Beefy Boxes and Bandwidth Generously Provided by pair Networks
more useful options
 
PerlMonks  

Perl can do it, take 1 (sentence generation)

by spurperl (Priest)
on Jun 17, 2005 at 14:54 UTC ( #467744=perlmeditation: print w/ replies, xml ) Need Help??

Fellow monks,

As I mentioned here, I want to practice taking good, elegant Lisp code and re-writing it in Perl. And the first opportunity for this came today.

While browsing Peter Norvig's website, I came upon this - a primer in Python for Lisp programmers. In the end, in a section called "Comparing Lisp and Python Programs", Norvig takes an excerpt from his Paradigms of Artificial Programming (one of the best programming book in the world, IMHO) - generation of random sentences from defined grammars, and implements a Python version for it.

So, I decided to employ Perl to compete in this task as well...

Here is an implementation I came up with (only generate, as generate_tree is the same idea):

use warnings; use strict; my %dict = ( sentence => [[qw/ noun_phrase verb_phrase /]], noun_phrase => [[qw/ Article Noun /]], verb_phrase => [[qw/ Verb noun_phrase /]], Article => [qw/ the a /], Noun => [qw/ man ball woman table/], Verb => [qw/ hit took saw liked /] ); sub rand_elt { return $_[rand scalar @_]; } sub listp { return ref($_[0]) eq "ARRAY"; } sub generate { my $phrase = shift; if (listp $phrase) { return [map {@{generate($_)}} @{$phrase}]; } elsif (exists $dict{$phrase}) { return generate(rand_elt(@{$dict{$phrase}})); } else { return [$phrase]; } } print join(' ', @{generate("sentence")}), "\n";

Overall I'm satisfied with the result - it's an elegant functional code that represents the solution in an intuitive recursive way, without too much overhead.

Some observations:

  1. Note that Lisp also doesn't have the random-elt function built-in, it's defined by Norvig elsewhere.

Entries provided
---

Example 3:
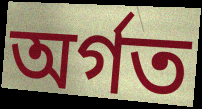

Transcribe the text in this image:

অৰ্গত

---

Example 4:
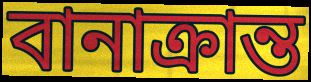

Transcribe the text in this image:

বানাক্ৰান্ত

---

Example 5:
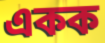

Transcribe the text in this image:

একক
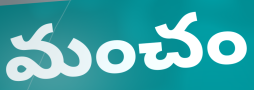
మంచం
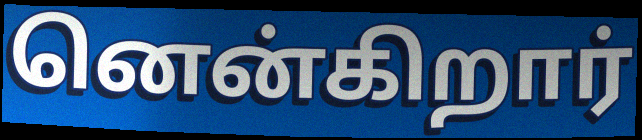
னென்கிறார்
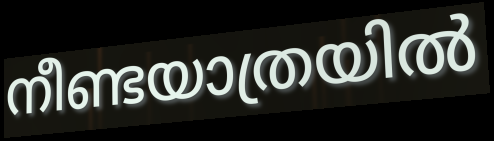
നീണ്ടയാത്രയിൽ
---
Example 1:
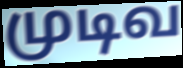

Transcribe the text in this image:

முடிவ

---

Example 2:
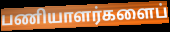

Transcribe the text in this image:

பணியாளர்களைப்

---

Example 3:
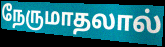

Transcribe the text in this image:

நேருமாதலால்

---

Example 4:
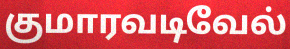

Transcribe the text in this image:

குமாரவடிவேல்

Task prompt
Answer these questions about the PerlMonks post:
1. Whose website was the author browsing when he found the Python primer for Lisp programmers?
2. Which function did the author leave out of his Perl version, and what reason does he give?
3. What does the post say about the random-elt function in Lisp?

Written solution
1. Peter Norvig's website.
2. He left out generate_tree, because it is the same idea as generate.
3. Lisp doesn't have it built in; Norvig defines it elsewhere.